Polizei wird vorher nicht informiert

Stimmt, bekräftigt Polizeisprecher Meng. Der sensible Bereich der Abi-Partys liege nicht in, sondern vor den Diskos und Clubs. „In kürzester Zeit und nach langem Warten wollen alle auf einmal rein. Das kann zu brenzligen Situationen führen.“ Die Polizei könne darauf nur reagieren. Meng: „Weil es sich formell um geschlossene Veranstaltungen handelt, sind wir nicht über die Partys informiert. Vorbeugendes Handeln ist somit für uns nicht möglich.“

„Nur aus der Zeitung“ hat die Polizei erfahren, dass am Dienstagabend eine „Abitotal“-Fete im Prater stattfand. Nachdem es Ende 2012 auch hier zu Störungen kam (trotz gültiger Karten fanden Jugendliche keinen Einlass), wurden „vorsorglich“ Streifenwagen an der Dorstener Straße postiert. Zum Glück mussten die Beamten nicht eingreifen. Die Chaos Creator GmbH als Ausrichter hatte diesmal alles im Griff. „Nur“ 2000 Karten waren im Vorverkauf abgesetzt worden. Der Prater fasst 4000 Gäste.
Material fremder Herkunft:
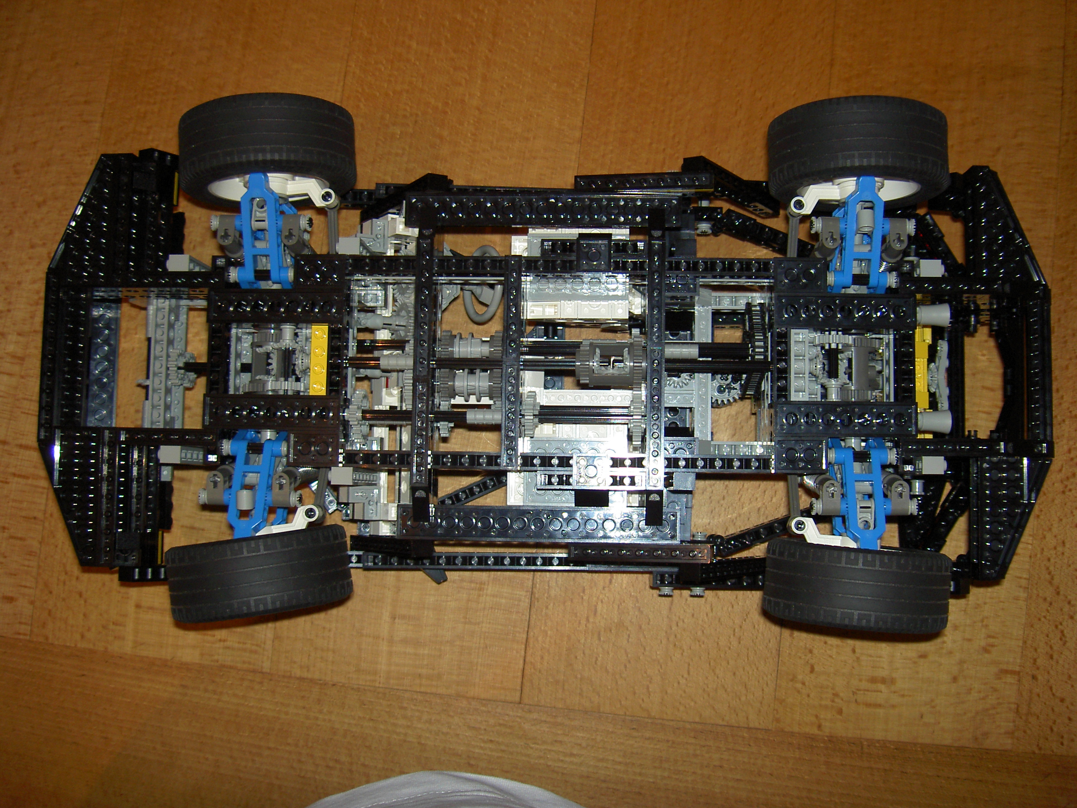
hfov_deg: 47.9
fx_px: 1213
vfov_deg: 36.8
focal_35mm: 39
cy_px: 404
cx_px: 538
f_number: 2.8
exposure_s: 1/59.5
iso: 100
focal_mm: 8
Dennoch will auch das Jugendamt wachsam bleiben. „Die Abipartys“, sagt Leiter Dolf Mehring, „sind bei uns gerade nach den jüngsten Vorfällen intensiv im Fokus.“

Zwei Agenturen teilen sich den Markt

Den wachsenden Markt der Schülerpartys in Bochum teilen sich zwei Agenturen. Die Ruhrpol GmbH am Kerkwege mit Geschäftsführer Max Sollmann (26) hat seit fünf Jahren das Format „Abistars“ etabliert. Die Chaos Creator GmbH an der Kortumstraße mit Geschäftsführer Chuong Ngyuen (27) ist mit ihren „Abitotal“-Partys erfolgreich.

Das Geschäftsmodell ist stets das gleiche. Die Agenturen mieten angesagte Diskotheken und Clubs vom Prater bis zur Zeche, vom Apartment 45 bis zum Fridays an. Die Werbung läuft hauptsächlich über Facebook. Der Kartenverkauf wird über die Oberstufen der weiterführenden Schulen abgewickelt.
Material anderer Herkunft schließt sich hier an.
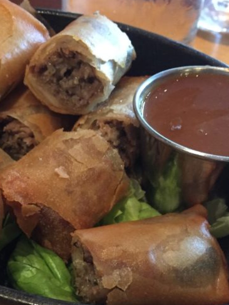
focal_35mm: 42
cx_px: 68
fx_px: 370
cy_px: 191
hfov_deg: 33.9
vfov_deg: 44.4
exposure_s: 1/15
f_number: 2.2
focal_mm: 4.15
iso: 320
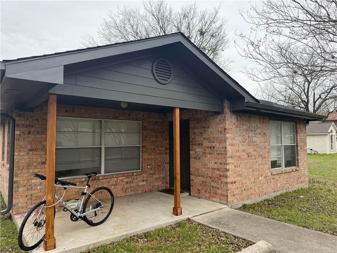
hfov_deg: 71.6
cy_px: 126
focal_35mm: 24
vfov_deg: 56.8
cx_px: 168
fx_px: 234
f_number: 1.78
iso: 100
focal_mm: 6.76
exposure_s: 1/1174
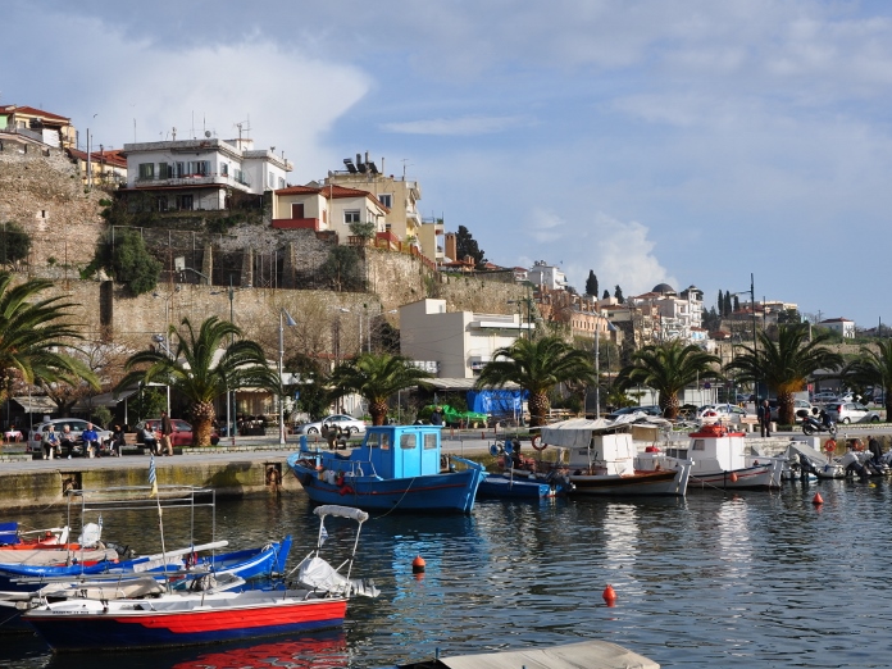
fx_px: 1366
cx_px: 446
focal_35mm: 53
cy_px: 335
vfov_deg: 27.5
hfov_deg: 36.2
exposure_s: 1/320
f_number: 10
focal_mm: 32
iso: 200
Beispiel „Abitotal“ am Dienstagabend im Prater: Die Karten kosteten sieben Euro. Zwei Euro pro verkauftem Ticket verbleiben bei den Abiturienten, die damit ihren Abi-Ball finanzieren. Fünf Euro behält der Veranstalter. Die Club-Betreiber kassieren den Getränkeumsatz (am Dienstag 5 Euro Mindestverzehr).

Bei meist vierstelligen Besucherzahlen sind die Abipartys somit für alle Beteiligten ein gutes Geschäft.

Einlass finden Jugendliche ab 16 Jahren. Dem Jugendschutzgesetz soll mit so genannten Erziehungsaufträgen Genüge getan werden. Wer unter 18 ist und nach Mitternacht weiterfeiern will, muss ein Formular von seinen Eltern unterschrieben lassen und die Aufsicht auf einen volljährigen Begleiter übertragen. Dieser Begleiter darf die Party nicht ohne den minderjährigen Schüler verlassen.